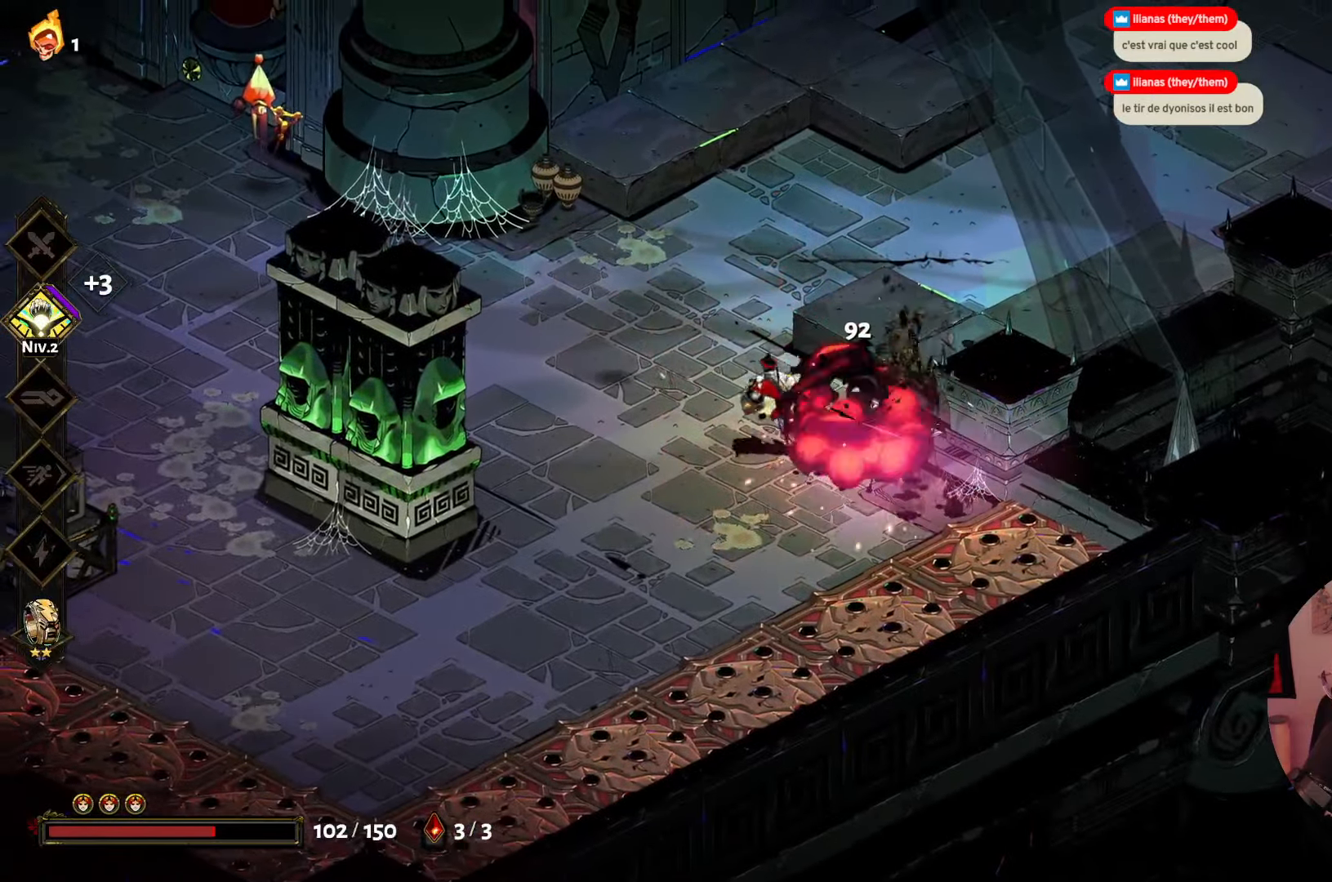
{"buttons": ["A"], "left_stick": "left", "right_stick": "center", "events": [[67, "A", "down"], [217, "A", "up"], [400, "A", "down"]]}
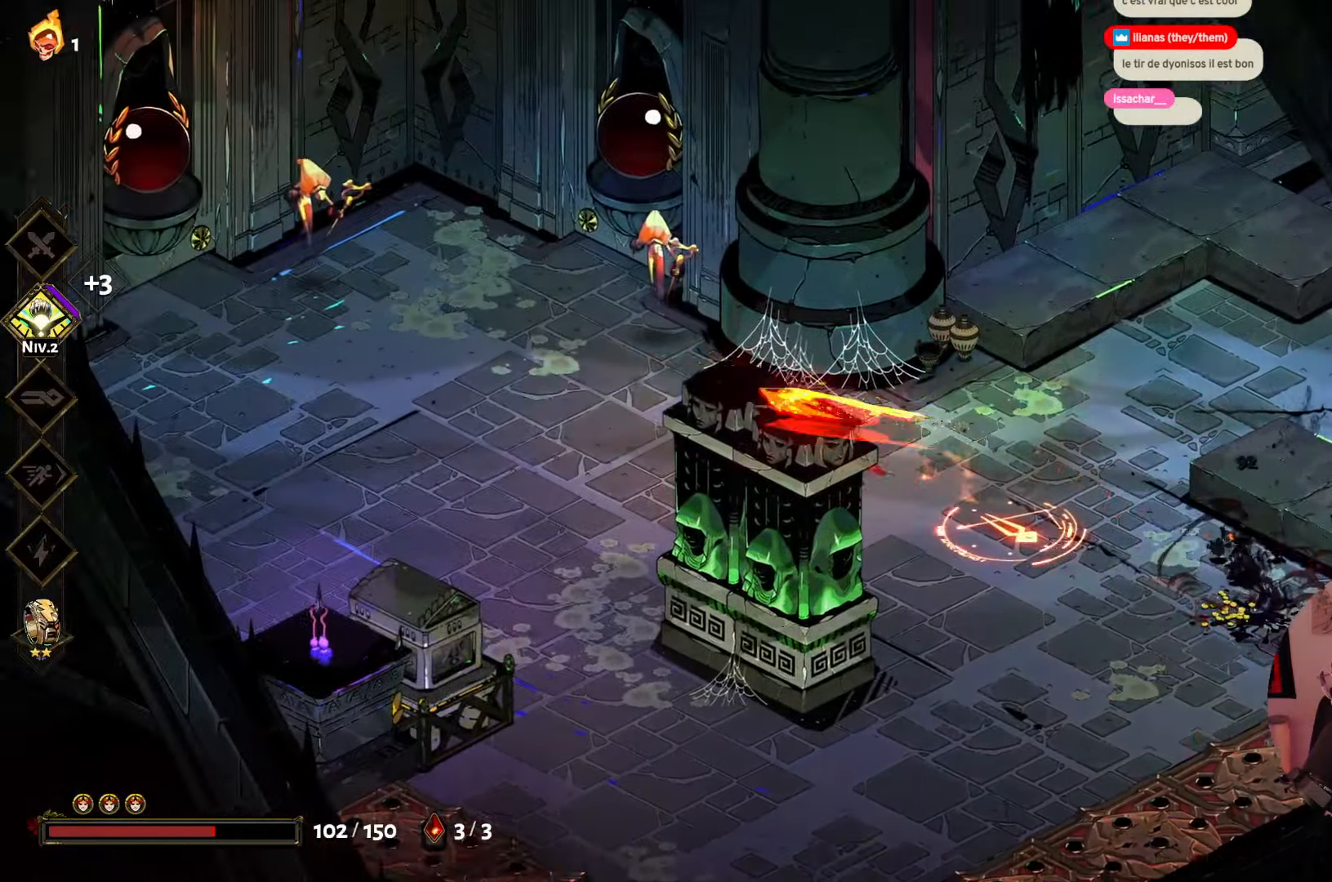
{"buttons": ["X"], "left_stick": "up-left", "right_stick": "center", "events": [[67, "A", "up"], [167, "X", "down"], [183, "left_stick", "up"], [333, "X", "up"], [383, "X", "down"], [383, "left_stick", "up-left"]]}
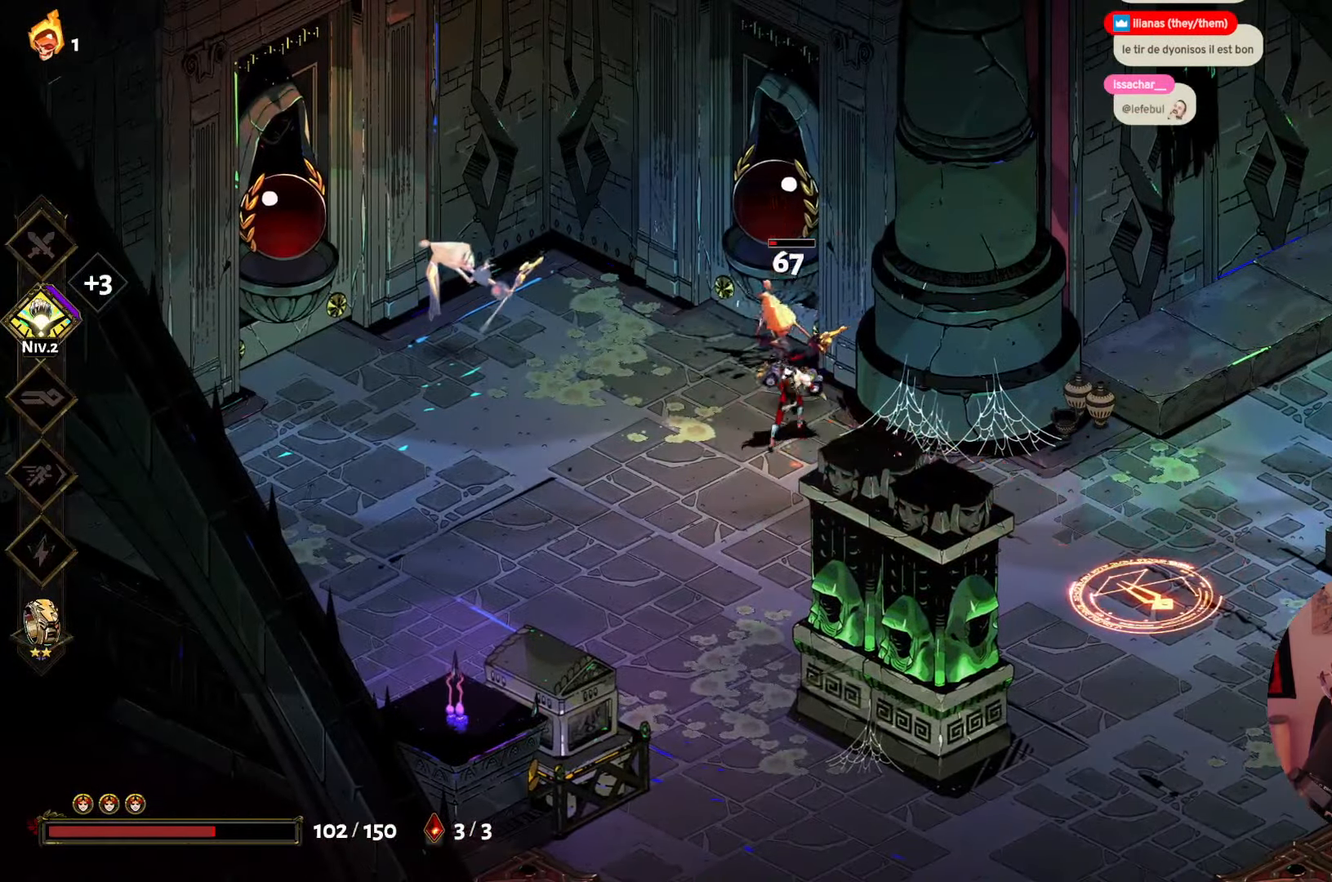
{"buttons": ["A"], "left_stick": "left", "right_stick": "center", "events": [[17, "X", "up"], [17, "left_stick", "center"], [83, "X", "down"], [233, "X", "up"], [250, "left_stick", "left"], [383, "A", "down"]]}
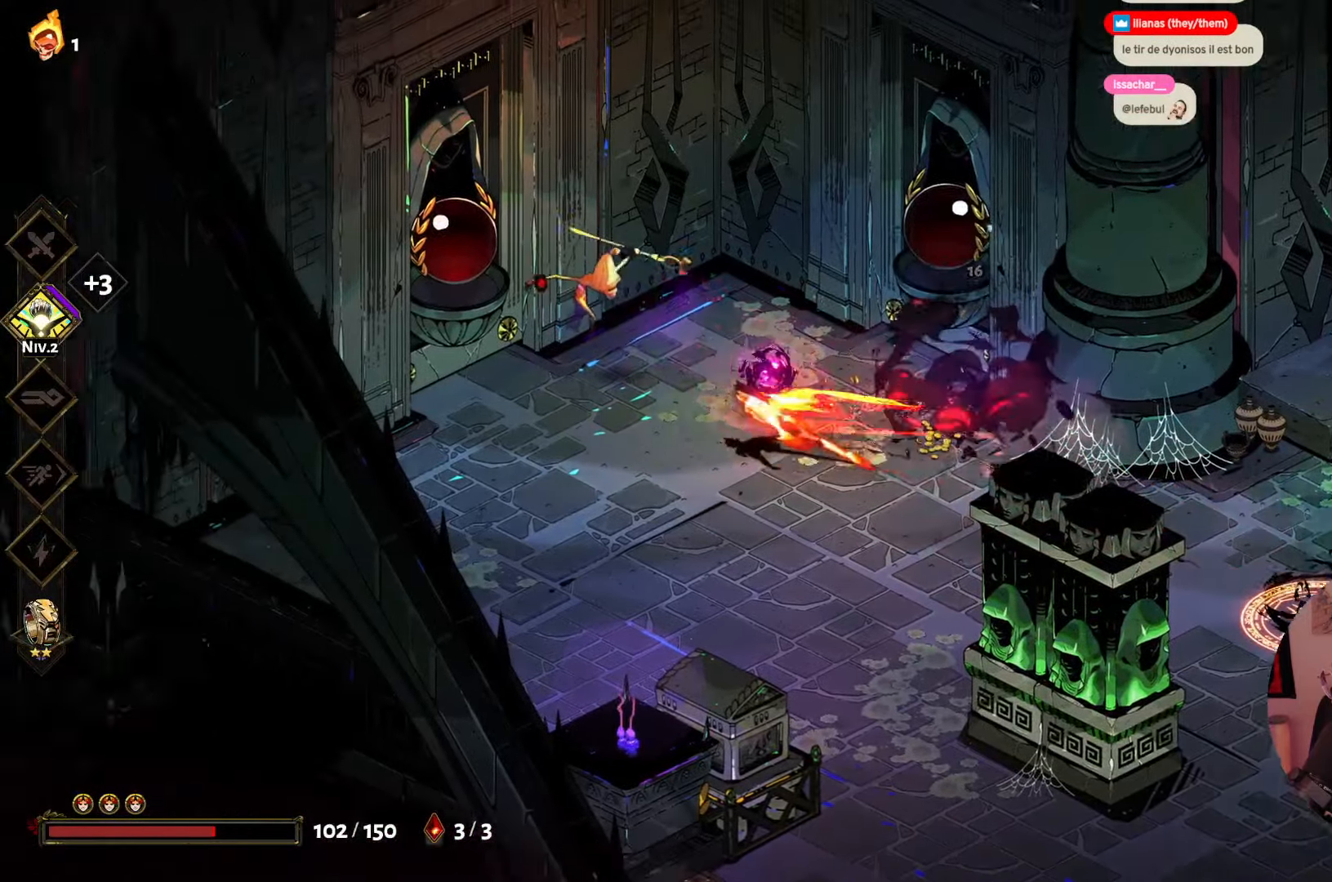
{"buttons": [], "left_stick": "up-left", "right_stick": "center", "events": [[33, "A", "up"], [117, "X", "down"], [233, "left_stick", "up-left"], [267, "X", "up"], [333, "X", "down"], [483, "X", "up"]]}
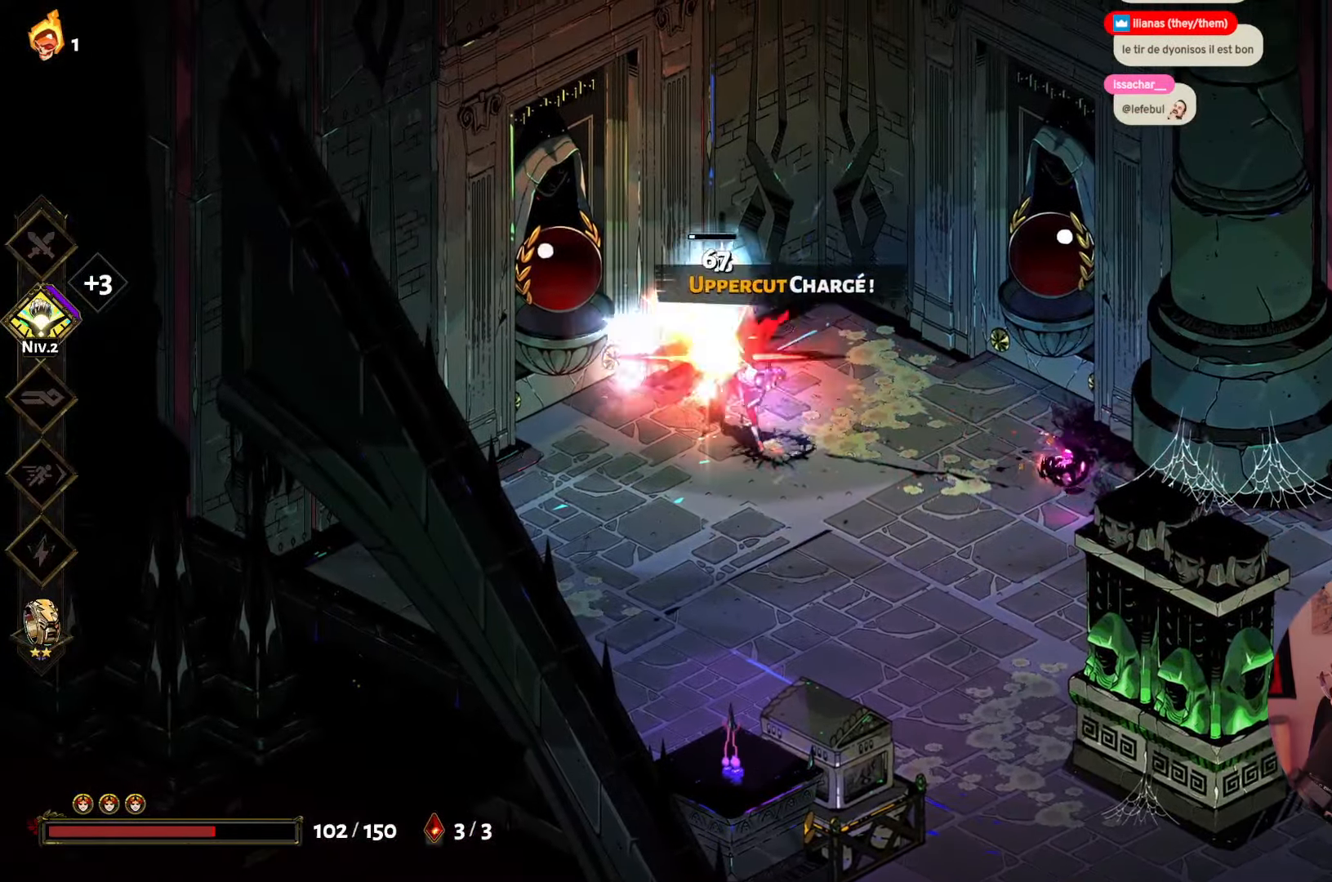
{"buttons": [], "left_stick": "down-right", "right_stick": "center", "events": [[50, "X", "down"], [83, "left_stick", "center"], [183, "X", "up"], [350, "left_stick", "down-right"], [383, "A", "down"], [500, "A", "up"]]}
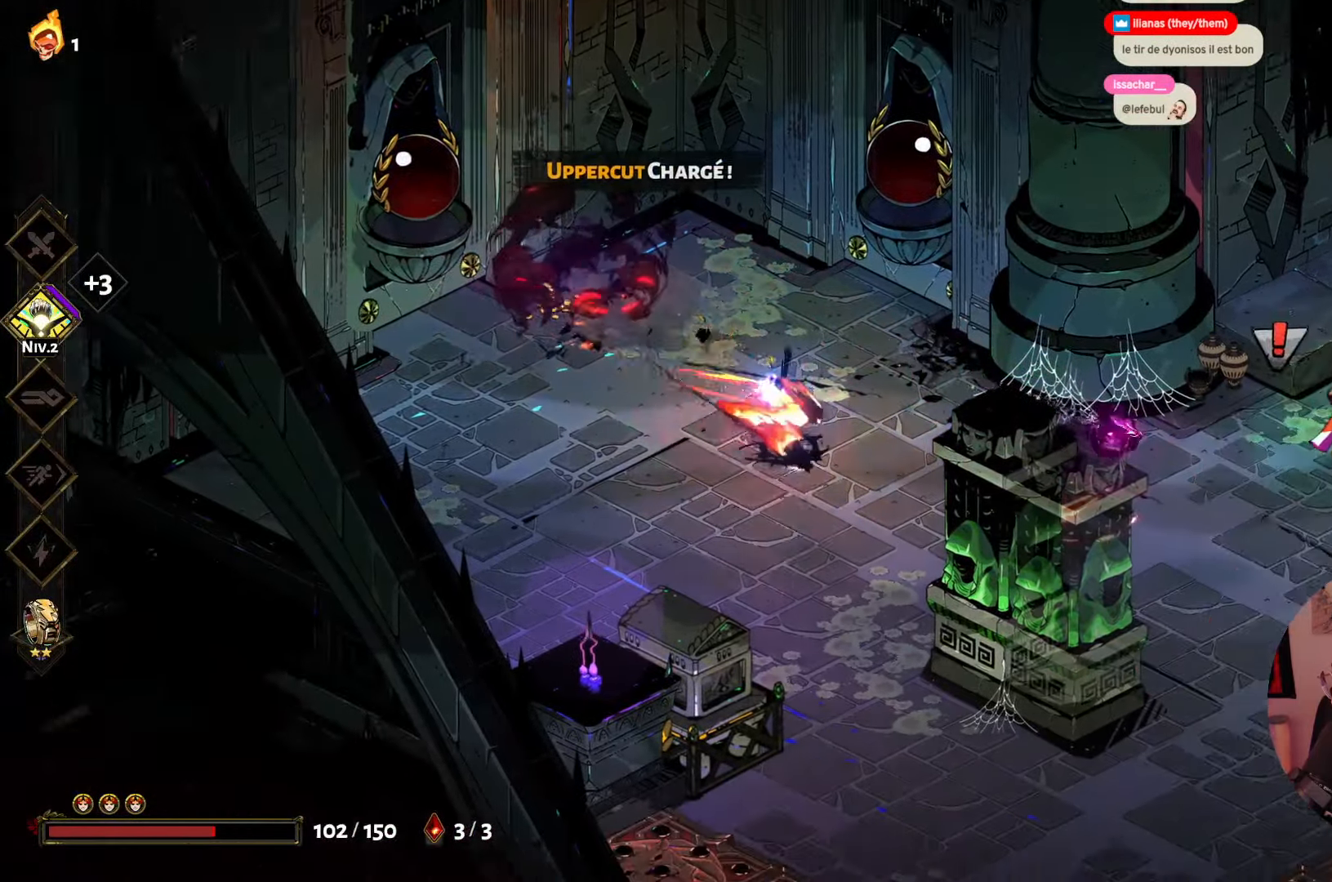
{"buttons": ["A"], "left_stick": "right", "right_stick": "center", "events": [[267, "left_stick", "right"], [433, "A", "down"]]}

________

__What is expected__: Each entry above has to be set down again verbatim, except for its pictures.

__Solution to this task__:
{"buttons": ["A"], "left_stick": "left", "right_stick": "center", "events": [[67, "A", "down"], [217, "A", "up"], [400, "A", "down"]]}
{"buttons": ["X"], "left_stick": "up-left", "right_stick": "center", "events": [[67, "A", "up"], [167, "X", "down"], [183, "left_stick", "up"], [333, "X", "up"], [383, "X", "down"], [383, "left_stick", "up-left"]]}
{"buttons": ["A"], "left_stick": "left", "right_stick": "center", "events": [[17, "X", "up"], [17, "left_stick", "center"], [83, "X", "down"], [233, "X", "up"], [250, "left_stick", "left"], [383, "A", "down"]]}
{"buttons": [], "left_stick": "up-left", "right_stick": "center", "events": [[33, "A", "up"], [117, "X", "down"], [233, "left_stick", "up-left"], [267, "X", "up"], [333, "X", "down"], [483, "X", "up"]]}
{"buttons": [], "left_stick": "down-right", "right_stick": "center", "events": [[50, "X", "down"], [83, "left_stick", "center"], [183, "X", "up"], [350, "left_stick", "down-right"], [383, "A", "down"], [500, "A", "up"]]}
{"buttons": ["A"], "left_stick": "right", "right_stick": "center", "events": [[267, "left_stick", "right"], [433, "A", "down"]]}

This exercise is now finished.